This is Seth and he has Dravet syndrome. His mom Paola shares:
We live in the Poconos in Pennsylvania and we love it here. Seth has the love of his mom Paola and step-father Isaac, his father Robert, and his sister Amariah. Also his grandparents Martha and Carlos who have been here for every seizure and Aunt Carla and cousin Valentina, who are inseparable from him. Seth’s wonderful support system is Amariah and Valentina. The three love doing everything together from going to the beach or just playing in the back yard. What brings me joy is seeing how caring others can be with Seth. Seth has developmental delays, but that doesn’t stop anyone from showing him the joy every child deserves. I love seeing Seth interact with others just like any other child would. I enjoy doing fundraiser events, like walks and day camps where I get to meet other wonder families going through the same obstacles but still smiling.

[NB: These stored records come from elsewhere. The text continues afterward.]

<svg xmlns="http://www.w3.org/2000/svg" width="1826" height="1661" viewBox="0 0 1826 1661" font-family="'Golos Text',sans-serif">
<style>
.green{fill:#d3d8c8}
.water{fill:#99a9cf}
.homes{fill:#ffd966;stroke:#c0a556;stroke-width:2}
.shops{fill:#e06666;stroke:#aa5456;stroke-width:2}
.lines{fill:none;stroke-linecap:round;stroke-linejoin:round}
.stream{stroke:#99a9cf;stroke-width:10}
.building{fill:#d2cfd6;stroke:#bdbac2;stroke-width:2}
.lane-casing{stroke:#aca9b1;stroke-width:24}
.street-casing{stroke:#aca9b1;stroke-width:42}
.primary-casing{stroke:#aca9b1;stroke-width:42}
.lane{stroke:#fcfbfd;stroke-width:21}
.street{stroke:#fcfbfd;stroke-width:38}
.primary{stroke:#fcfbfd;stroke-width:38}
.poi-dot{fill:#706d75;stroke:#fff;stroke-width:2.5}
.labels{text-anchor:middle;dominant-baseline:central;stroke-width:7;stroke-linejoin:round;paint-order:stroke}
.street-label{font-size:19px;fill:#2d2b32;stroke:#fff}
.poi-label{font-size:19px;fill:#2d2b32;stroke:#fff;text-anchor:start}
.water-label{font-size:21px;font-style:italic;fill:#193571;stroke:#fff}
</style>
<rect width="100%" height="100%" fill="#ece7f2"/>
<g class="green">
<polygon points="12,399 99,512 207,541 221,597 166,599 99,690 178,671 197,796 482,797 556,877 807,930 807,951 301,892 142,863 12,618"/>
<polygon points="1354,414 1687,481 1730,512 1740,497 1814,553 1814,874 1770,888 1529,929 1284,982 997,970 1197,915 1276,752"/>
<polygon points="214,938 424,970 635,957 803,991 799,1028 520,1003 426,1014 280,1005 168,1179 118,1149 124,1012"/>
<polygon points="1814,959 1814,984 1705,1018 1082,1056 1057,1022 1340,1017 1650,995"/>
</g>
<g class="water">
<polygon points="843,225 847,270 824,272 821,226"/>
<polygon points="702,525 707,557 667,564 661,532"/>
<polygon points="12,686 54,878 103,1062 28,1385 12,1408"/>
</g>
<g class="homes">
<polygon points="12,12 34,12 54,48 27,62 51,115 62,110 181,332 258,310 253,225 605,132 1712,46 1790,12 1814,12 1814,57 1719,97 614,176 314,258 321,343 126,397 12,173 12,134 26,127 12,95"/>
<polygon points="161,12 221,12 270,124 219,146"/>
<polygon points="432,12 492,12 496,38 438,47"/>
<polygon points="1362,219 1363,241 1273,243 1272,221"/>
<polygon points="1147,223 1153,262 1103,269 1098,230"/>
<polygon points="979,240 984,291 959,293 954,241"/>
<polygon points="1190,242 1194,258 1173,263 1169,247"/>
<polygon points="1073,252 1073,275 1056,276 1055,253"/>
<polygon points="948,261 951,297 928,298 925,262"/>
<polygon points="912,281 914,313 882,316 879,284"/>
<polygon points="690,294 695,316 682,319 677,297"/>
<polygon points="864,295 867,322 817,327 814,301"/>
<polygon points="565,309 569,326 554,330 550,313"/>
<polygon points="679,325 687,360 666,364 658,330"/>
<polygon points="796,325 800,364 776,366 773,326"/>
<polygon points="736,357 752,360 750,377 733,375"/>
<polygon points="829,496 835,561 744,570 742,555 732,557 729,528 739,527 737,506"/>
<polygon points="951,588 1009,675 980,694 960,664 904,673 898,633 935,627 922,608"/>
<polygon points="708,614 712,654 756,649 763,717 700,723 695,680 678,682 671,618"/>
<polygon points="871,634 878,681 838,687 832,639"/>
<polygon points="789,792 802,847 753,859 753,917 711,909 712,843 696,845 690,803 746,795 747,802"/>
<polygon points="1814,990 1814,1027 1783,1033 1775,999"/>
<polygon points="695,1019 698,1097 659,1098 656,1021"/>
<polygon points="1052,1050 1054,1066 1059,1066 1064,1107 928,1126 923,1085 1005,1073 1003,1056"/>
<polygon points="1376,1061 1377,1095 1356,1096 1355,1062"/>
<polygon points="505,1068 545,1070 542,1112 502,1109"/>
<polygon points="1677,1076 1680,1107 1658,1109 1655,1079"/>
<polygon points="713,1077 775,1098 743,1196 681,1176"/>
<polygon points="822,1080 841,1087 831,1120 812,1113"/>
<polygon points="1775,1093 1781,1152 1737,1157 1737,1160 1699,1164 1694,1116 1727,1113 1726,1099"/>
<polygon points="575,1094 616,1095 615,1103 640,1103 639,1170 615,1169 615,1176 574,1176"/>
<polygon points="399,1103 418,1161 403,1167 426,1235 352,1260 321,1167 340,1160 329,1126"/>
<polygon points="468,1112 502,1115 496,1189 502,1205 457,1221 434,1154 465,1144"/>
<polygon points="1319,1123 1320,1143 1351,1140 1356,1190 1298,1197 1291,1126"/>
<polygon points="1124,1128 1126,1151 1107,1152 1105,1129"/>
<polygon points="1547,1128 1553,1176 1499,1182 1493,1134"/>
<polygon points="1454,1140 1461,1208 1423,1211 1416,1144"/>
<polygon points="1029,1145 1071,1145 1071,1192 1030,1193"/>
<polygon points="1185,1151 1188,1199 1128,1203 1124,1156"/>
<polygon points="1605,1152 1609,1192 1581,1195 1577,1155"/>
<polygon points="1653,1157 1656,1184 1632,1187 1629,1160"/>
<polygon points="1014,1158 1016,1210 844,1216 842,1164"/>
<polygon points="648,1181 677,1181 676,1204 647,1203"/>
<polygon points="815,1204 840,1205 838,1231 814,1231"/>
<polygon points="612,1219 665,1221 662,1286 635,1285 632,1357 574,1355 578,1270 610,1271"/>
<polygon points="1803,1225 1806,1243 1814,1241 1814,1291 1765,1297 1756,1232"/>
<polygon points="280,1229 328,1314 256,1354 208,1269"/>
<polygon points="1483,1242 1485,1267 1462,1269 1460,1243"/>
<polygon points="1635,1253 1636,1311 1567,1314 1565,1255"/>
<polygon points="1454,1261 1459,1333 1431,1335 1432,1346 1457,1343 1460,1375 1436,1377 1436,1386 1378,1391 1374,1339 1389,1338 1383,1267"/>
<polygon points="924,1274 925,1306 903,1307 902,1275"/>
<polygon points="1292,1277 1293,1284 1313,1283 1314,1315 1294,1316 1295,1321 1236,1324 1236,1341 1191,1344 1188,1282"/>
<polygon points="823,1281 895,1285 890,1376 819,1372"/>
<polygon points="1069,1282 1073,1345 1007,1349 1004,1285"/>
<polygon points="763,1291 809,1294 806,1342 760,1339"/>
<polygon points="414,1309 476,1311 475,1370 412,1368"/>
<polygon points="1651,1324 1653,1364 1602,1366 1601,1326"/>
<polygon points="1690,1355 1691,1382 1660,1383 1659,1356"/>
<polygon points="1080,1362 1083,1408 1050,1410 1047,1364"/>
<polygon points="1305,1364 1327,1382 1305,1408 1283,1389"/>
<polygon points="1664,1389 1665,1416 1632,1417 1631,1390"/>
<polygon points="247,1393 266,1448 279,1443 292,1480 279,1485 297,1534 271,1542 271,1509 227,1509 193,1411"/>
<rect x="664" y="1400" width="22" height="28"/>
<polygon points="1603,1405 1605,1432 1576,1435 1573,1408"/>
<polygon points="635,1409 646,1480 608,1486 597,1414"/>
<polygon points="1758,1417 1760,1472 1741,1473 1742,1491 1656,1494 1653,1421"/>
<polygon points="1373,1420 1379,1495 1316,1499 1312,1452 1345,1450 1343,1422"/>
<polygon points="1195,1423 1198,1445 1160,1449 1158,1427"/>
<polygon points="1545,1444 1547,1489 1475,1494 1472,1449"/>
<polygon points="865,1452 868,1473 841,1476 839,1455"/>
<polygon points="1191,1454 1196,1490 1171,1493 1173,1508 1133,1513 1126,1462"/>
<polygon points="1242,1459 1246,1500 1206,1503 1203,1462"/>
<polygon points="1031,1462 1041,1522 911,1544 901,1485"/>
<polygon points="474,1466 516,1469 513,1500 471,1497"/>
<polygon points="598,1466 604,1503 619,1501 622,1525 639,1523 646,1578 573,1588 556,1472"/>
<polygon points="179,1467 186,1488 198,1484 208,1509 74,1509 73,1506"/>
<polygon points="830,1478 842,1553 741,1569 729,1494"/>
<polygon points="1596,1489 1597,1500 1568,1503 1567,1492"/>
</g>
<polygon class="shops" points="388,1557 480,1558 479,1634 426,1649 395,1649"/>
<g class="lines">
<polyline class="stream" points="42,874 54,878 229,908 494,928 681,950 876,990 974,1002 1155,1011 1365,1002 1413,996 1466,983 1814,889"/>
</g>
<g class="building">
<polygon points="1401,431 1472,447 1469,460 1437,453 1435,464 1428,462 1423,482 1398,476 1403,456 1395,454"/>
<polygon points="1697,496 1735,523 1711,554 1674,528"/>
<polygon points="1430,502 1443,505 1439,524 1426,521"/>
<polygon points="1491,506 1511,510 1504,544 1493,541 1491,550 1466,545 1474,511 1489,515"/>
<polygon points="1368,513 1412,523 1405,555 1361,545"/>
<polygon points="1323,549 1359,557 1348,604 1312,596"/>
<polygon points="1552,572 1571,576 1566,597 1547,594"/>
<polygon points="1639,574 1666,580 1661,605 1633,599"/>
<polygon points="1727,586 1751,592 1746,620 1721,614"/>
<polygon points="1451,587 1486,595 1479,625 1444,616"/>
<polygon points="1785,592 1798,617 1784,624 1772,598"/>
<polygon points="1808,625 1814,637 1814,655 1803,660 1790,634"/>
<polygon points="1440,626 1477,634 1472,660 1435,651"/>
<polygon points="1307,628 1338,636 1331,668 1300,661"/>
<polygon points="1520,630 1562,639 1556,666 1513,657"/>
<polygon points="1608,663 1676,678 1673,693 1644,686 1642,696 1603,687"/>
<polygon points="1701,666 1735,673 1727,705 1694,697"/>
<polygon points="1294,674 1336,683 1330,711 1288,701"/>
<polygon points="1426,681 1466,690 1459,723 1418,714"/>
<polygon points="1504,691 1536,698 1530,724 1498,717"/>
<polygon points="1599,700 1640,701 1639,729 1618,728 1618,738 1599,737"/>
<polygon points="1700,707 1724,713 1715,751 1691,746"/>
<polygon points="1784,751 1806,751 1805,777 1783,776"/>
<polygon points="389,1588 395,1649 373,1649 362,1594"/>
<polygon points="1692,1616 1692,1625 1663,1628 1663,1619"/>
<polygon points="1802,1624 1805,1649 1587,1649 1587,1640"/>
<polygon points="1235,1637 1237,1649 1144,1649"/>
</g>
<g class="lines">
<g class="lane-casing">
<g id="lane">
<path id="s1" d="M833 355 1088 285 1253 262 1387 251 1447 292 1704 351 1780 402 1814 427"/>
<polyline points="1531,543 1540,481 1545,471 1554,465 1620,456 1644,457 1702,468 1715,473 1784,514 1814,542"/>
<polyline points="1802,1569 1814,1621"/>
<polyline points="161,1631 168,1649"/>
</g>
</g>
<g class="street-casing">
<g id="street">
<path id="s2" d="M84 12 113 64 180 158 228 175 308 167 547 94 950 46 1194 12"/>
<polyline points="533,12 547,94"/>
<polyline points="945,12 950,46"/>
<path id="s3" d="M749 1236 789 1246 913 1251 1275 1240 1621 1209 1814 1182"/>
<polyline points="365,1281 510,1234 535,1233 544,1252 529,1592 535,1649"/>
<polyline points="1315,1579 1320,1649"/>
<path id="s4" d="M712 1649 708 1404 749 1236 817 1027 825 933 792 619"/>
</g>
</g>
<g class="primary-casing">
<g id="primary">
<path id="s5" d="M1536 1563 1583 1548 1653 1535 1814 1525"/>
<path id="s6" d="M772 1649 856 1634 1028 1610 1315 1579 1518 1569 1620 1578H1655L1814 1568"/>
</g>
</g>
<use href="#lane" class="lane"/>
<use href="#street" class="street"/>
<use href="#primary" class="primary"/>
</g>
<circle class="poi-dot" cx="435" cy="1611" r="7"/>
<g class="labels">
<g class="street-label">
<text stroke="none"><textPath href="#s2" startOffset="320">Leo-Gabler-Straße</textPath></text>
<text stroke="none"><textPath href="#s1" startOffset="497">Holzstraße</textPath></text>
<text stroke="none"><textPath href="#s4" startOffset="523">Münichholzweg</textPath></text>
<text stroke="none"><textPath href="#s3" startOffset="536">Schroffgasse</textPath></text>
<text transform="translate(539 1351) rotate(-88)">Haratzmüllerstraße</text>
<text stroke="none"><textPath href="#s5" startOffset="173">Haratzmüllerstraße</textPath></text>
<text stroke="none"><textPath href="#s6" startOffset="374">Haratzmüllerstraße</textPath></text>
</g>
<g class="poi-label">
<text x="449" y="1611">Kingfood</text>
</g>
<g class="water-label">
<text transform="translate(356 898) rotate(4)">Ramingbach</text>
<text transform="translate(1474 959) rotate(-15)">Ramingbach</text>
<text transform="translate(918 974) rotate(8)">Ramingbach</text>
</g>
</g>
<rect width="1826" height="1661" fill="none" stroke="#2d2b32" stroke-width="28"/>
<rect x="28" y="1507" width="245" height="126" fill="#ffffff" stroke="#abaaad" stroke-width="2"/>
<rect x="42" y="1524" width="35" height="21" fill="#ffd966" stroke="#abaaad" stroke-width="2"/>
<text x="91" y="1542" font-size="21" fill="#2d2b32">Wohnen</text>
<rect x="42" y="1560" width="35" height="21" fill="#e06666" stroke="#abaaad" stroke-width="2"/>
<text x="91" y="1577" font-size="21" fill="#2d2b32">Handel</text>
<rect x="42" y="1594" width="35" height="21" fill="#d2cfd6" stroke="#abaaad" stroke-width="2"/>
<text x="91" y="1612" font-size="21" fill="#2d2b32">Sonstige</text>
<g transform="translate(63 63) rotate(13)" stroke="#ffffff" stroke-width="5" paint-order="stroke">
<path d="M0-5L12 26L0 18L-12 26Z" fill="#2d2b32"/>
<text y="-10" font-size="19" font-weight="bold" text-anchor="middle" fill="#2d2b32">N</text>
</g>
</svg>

Seth had his 1st seizure on December 27, 2013, when he was 4 months old. I had just picked him up from Grandma’s house where he was being a little fussy. At home as I was holding him he began to shake and I panicked put him in his car seat and drove him and his sister quickly to the hospital. His first seizure was 15 minutes and I still remember every minute like it just happened. He didn’t have another seizure until after taking a bath at 6 months. Then at 8 months was when our struggles really began. He had seizure after seizure and appointment after appointment to try and figure out what was going on. After feeling like we lived in the hospital, Seth was diagnosed with Dravet syndrome at 18 months. It was a struggle trying to understand what was happening and why. It took a toll on our family and caused many challenges of how to balance being in and out of the hospital. Most of his seizures were status lasting 15 minutes to an hour and 45 minutes. We were taken to Lehigh Valley hospital and Seth was being intubated every time. It was hard seeing my child go through this but then I met the Dravet support system, things began to feel a little easier.
I hope that Seth grows up to have the same joys that other kids have. I want to see him continue to develop and learn new things. Seth is a happy 5 year old boy who struggles with this challenges. I pray we find how to control this horrible syndrome so that our kids don’t have to suffer. As for the Dravet community, I love the support and help you have given me. I love the events and meeting more families like mine. I look forward to spreading the knowledge of this syndrome and how epilepsy can effect your child, and the people around them.
My advice for newly diagnosed families is that this syndrome in not fair, but keep your head up because there is support out there. There is no one medicine works for all but keep trying and reach out until you find something that works for your child. If you have questions ask, and if you need help ask. You will be your child’s biggest advocate.